Wallhecken zeichnen sich zum einen durch ihr hohes Alter aus. Neben den überwiegend über hundert Jahre alten Eichen konnte sich auch die Vegetation hier weitgehend unbeeinflusst entwickeln. Wallhecken sind ökologisch gesehen wie ein doppelter Waldrand zu betrachten. Sie enthalten unterschiedliche Bereiche wie sonnig und schattig, feucht und trocken, nährstoffreich und nährstoffarm. Zusammen mit der vielfältigen Vegetation auf den unterschiedlichen Standorten und den alten Gehölzen lebt auch eine große Anzahl von Tieren auf den Wallhecken bzw. in der Wallheckenlandschaft.
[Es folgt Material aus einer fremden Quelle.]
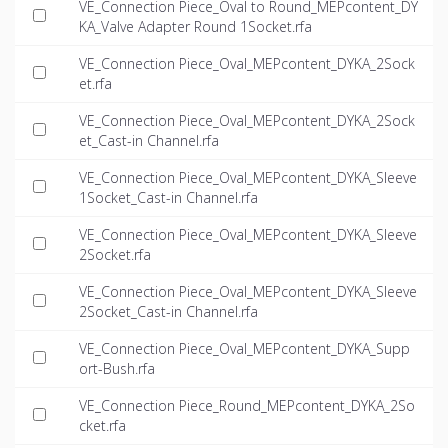
VE_Connection Piece_Oval to Round_MEPcontent_DY
KA_Valve Adapter Round 1Socket.rfa
VE_Connection Piece_Oval_MEPcontent_DYKA_2Sock
et.rfa
VE_Connection Piece_Oval_MEPcontent_DYKA_2Sock
et_Cast-in Channel.rfa
VE_Connection Piece_Oval_MEPcontent_DYKA_Sleeve
1Socket_Cast-in Channel.rfa
VE_Connection Piece_Oval_MEPcontent_DYKA_Sleeve
2Socket.rfa
VE_Connection Piece_Oval_MEPcontent_DYKA_Sleeve
2Socket_Cast-in Channel.rfa
VE_Connection Piece_Oval_MEPcontent_DYKA_Supp
ort-Bush.rfa
VE_Connection Piece_Round_MEPcontent_DYKA_2So
cket.rfa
Diese große Vielfalt macht insgesamt den besonders hohen Naturschutzwert der Wallhecken aus.

Christian Wiegand hat zusammen mit Experten aus den Naturschutzbehörden und Heimatkundlern im Auftrag des Landes Niedersachsen die verschiedenen historischen Kulturlandschaften Niedersachsens eingehend untersucht und bewertet. In dem Bericht „Kulturlandschaftsräume und historische Kulturlandschaften landesweiter Bedeutung in Niedersachsen“ (WIEGAND 2019, in „Naturschutz und Landschaftspflege in Niedersachsen“, Heft 49) wird die „Wallheckenlandschaft Upstalsboom“ als eine der landesweit bedeutenden historischen Kulturlandschaften aufgeführt. Diese Bewertung wurde inzwischen auch in das Niedersächsische Landschaftsprogramm aufgenommen.